Est-ce que la surcharge de travail ici au cabinet de santé de ce village à une incidence sur la prise en charge des malades ? « Ils ont un nombre de patients énorme pour le nombre de médecins qu'ils sont dans le cabinet, mais nous, en tant que patient, on ne le ressent pas », dit une personne venue consulter au cabinet. Si la jeune femme a ce ressenti, c'est que Clémence Richard pense que prendre soin, c'est prendre du temps. « À quel prix en fait ? Combien d'heures par semaine ? Quelle charge mentale ? Quel stress... Je n'ose même pas prendre ma tension dans la journée. Je tourne à 15 cafés par jour... », décrit Clémence Richard.

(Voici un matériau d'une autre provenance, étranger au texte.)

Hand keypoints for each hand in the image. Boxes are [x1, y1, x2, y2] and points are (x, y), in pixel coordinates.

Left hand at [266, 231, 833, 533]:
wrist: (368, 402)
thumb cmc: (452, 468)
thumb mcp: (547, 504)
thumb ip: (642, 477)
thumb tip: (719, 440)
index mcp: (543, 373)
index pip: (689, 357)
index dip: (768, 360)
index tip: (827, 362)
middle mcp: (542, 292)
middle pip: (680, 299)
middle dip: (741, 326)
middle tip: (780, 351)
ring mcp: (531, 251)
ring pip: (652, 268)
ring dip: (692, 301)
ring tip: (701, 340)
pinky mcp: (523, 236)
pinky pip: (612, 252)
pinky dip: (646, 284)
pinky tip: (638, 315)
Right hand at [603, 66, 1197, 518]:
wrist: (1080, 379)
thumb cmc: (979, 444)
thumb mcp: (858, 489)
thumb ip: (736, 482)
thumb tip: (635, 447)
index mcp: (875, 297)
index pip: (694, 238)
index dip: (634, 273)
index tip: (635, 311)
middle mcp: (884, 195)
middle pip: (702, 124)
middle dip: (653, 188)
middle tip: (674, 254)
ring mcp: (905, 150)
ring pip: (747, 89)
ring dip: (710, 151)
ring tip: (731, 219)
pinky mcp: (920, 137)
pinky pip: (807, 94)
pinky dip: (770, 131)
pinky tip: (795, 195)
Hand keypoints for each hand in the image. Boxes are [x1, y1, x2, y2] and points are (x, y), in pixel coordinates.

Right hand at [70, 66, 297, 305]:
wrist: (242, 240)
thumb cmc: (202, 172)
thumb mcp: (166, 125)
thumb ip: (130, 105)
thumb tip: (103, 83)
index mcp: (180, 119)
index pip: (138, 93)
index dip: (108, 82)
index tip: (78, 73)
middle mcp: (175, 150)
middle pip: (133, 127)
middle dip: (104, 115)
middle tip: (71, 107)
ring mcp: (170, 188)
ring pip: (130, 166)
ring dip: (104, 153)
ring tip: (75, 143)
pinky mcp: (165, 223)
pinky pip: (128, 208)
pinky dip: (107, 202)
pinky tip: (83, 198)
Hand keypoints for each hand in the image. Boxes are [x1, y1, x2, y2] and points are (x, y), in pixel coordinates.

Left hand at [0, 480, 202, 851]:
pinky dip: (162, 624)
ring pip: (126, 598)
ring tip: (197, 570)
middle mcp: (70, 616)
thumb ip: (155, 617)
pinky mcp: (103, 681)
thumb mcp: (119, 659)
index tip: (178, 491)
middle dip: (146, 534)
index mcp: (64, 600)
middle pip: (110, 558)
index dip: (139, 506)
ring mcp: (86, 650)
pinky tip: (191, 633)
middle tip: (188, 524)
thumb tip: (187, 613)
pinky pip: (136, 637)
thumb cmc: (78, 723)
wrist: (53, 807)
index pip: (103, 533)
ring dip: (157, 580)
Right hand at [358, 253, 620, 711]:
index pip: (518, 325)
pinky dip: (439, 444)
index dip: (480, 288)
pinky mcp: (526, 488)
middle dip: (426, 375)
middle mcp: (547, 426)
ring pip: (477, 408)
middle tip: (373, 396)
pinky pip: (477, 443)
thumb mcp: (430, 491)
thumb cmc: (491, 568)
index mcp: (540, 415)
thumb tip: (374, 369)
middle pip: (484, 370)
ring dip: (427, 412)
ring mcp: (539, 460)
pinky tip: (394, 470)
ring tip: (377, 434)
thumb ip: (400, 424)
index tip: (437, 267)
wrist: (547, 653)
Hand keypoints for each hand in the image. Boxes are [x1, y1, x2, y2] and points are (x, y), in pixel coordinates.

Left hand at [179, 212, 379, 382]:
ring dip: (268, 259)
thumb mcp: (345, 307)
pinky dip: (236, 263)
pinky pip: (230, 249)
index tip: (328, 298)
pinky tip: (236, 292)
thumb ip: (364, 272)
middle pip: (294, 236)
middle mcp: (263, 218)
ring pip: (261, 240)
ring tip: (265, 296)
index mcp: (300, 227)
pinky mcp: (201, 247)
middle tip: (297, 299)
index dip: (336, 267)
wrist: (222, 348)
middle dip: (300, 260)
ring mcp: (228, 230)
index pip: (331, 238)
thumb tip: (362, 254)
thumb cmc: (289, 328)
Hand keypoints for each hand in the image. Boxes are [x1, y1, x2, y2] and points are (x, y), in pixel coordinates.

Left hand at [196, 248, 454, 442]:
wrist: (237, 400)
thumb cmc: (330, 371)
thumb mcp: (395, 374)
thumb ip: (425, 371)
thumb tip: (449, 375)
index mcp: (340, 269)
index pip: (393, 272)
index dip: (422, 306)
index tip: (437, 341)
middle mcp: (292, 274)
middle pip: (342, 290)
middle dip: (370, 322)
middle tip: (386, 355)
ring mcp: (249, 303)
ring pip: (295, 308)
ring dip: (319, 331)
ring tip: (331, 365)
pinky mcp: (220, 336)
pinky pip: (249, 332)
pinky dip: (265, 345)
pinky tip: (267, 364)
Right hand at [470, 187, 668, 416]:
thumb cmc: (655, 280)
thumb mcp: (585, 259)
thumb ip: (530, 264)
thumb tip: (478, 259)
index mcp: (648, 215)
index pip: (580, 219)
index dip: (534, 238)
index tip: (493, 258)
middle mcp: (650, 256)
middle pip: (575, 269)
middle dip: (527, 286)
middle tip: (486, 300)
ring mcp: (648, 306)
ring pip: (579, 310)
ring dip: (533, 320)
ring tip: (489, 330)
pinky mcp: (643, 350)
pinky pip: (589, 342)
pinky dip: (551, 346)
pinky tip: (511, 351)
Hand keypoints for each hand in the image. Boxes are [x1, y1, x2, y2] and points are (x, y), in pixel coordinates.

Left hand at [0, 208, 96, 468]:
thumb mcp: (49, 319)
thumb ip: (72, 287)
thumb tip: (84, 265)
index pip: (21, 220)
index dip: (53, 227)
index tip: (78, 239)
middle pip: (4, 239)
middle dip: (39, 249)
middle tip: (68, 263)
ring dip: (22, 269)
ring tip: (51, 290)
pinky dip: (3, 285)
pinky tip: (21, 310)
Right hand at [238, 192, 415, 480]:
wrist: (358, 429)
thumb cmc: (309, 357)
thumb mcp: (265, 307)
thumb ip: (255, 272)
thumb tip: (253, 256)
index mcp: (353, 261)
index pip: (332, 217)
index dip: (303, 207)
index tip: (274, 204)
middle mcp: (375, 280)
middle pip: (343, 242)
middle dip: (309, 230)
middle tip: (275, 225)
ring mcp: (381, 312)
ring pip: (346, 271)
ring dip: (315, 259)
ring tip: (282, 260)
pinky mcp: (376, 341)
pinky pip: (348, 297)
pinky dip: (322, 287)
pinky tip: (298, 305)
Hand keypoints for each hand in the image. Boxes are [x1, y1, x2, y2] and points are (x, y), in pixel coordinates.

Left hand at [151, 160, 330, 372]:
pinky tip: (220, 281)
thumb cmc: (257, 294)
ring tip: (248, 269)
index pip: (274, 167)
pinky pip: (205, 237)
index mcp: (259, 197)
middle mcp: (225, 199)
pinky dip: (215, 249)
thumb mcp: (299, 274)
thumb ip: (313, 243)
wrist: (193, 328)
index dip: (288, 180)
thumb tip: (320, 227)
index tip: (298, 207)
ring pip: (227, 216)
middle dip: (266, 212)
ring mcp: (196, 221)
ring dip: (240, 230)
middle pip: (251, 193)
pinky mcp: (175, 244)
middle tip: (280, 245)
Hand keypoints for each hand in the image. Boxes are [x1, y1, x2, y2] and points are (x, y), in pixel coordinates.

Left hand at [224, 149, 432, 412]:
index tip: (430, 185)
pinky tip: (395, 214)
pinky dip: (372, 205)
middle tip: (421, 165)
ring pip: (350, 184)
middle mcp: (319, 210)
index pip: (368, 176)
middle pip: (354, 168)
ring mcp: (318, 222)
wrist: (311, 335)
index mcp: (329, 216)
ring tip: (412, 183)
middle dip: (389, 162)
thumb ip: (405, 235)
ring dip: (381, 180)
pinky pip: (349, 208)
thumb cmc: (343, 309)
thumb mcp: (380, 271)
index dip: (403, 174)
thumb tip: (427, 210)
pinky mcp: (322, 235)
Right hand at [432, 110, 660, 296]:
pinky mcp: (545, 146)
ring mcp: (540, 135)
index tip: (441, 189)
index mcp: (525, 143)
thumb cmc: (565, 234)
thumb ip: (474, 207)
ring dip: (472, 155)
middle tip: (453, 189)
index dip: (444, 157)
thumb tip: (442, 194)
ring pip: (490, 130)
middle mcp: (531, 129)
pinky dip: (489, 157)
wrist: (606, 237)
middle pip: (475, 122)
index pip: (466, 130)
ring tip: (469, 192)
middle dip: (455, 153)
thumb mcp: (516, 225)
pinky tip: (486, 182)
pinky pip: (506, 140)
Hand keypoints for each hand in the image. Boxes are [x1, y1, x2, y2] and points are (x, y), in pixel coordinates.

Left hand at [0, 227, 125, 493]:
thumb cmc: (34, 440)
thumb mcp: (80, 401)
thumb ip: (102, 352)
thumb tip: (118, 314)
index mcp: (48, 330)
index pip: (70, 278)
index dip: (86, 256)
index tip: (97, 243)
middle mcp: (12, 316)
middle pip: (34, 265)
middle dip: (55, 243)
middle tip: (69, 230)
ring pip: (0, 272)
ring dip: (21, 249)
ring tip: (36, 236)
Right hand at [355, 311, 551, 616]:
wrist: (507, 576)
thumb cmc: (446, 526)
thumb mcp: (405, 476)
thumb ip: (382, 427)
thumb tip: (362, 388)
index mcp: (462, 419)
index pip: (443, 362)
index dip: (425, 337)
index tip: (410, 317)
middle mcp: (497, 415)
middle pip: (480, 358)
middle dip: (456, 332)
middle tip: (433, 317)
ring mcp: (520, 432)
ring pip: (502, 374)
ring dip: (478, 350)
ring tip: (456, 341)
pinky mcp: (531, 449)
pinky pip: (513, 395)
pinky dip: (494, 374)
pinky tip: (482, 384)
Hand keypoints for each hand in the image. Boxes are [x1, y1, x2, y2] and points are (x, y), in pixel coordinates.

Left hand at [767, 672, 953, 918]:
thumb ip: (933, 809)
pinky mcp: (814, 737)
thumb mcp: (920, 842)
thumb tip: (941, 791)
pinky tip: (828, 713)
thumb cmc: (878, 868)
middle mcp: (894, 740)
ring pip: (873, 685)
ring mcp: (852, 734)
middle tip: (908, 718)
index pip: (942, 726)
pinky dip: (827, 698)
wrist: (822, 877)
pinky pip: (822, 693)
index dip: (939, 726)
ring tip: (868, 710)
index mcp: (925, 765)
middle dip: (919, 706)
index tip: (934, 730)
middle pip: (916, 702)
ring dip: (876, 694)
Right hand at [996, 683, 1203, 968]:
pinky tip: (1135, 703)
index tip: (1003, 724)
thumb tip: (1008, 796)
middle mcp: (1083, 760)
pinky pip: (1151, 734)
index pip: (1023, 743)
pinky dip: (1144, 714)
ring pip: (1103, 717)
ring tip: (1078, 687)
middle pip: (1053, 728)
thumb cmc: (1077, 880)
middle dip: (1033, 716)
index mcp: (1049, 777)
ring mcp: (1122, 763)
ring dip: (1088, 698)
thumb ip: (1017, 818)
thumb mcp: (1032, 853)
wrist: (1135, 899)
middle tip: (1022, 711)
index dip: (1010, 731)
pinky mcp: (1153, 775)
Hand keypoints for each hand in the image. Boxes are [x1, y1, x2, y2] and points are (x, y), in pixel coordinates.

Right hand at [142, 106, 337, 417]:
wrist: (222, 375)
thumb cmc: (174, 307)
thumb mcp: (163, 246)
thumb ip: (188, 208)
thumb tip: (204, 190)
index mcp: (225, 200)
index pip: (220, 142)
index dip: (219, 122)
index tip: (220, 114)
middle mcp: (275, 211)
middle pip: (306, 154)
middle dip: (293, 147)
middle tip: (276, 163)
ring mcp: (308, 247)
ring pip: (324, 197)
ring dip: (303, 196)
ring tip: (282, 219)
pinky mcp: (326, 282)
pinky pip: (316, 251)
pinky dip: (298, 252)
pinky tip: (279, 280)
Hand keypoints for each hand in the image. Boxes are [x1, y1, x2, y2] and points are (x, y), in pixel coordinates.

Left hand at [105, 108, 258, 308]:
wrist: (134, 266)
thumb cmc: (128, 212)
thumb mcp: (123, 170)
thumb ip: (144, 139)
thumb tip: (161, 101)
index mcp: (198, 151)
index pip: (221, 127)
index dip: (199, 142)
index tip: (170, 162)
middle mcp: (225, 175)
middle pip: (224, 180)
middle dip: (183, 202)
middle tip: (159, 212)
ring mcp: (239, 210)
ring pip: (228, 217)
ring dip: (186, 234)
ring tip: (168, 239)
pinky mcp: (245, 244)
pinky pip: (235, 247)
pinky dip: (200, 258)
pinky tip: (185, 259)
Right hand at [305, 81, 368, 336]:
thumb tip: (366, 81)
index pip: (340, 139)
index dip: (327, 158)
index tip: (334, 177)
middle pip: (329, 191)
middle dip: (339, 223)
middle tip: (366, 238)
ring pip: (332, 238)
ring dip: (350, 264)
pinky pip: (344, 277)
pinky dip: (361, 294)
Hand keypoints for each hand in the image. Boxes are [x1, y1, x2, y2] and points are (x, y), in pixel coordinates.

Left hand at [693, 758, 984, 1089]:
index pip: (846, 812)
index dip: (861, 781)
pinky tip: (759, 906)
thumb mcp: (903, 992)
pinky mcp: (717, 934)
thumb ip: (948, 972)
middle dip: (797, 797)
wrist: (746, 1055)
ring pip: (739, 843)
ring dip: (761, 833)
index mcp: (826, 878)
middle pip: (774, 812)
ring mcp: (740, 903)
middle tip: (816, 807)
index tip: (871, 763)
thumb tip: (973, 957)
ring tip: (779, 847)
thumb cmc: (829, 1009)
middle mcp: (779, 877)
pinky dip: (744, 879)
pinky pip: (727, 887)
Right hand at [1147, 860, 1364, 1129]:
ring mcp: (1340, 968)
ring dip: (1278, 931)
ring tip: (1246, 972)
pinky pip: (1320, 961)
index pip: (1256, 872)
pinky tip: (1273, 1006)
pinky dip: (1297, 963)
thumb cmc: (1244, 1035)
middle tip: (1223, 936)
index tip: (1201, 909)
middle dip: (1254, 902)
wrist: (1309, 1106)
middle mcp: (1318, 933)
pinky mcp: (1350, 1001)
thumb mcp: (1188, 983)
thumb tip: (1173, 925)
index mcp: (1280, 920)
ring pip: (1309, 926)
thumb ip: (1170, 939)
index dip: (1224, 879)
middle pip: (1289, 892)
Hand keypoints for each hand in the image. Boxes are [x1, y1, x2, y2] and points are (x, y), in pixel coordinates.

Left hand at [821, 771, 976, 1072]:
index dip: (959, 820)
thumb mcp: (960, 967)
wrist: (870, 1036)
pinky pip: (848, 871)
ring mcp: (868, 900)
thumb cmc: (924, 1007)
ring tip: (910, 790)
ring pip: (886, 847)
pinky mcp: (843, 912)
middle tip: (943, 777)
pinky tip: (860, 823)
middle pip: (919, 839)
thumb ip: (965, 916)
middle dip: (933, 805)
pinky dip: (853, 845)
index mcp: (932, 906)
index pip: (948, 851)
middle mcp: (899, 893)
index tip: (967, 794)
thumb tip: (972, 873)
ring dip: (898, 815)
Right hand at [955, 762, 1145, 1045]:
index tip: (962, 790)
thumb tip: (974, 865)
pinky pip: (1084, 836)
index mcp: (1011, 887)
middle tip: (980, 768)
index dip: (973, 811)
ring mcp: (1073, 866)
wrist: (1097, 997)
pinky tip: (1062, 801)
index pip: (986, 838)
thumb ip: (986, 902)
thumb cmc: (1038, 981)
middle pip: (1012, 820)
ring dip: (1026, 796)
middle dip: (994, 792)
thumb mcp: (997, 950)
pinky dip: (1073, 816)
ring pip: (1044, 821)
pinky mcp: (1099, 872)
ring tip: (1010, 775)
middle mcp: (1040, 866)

La médecin de 34 ans ne veut surtout pas revivre l'expérience qu'elle a vécue lorsqu'elle faisait des remplacements. C'était juste après ses 10 ans d'études. Elle se souvient d'un patient qu'elle n'a pas bien traité. « Il restait sur la chaise en face du bureau, je lui prenais la tension... Franchement, j'ai bâclé cette journée-là. Et un soir, en rentrant à la maison... » Elle s'interrompt, emportée par l'émotion. « J'ai encore du mal à en parler... », lâche-t-elle dans un sanglot. 

Un découragement dans la vocation

Les médecins généralistes, surmenés, regrettent le fait de devoir consacrer trop de temps aux tâches administratives. « Ce qui nous barbe vraiment, ce sont tous les certificats complètement inutiles, le certificat de nécessité d'une barre de douche, le certificat pour l'aptitude à la pétanque. On est sur une telle absurdité... Je n'en peux plus... », concède Clémence Richard.

Et la lassitude est telle que la docteure Clémence Richard, mère de deux enfants en bas âge, se pose beaucoup de questions sur son avenir professionnel.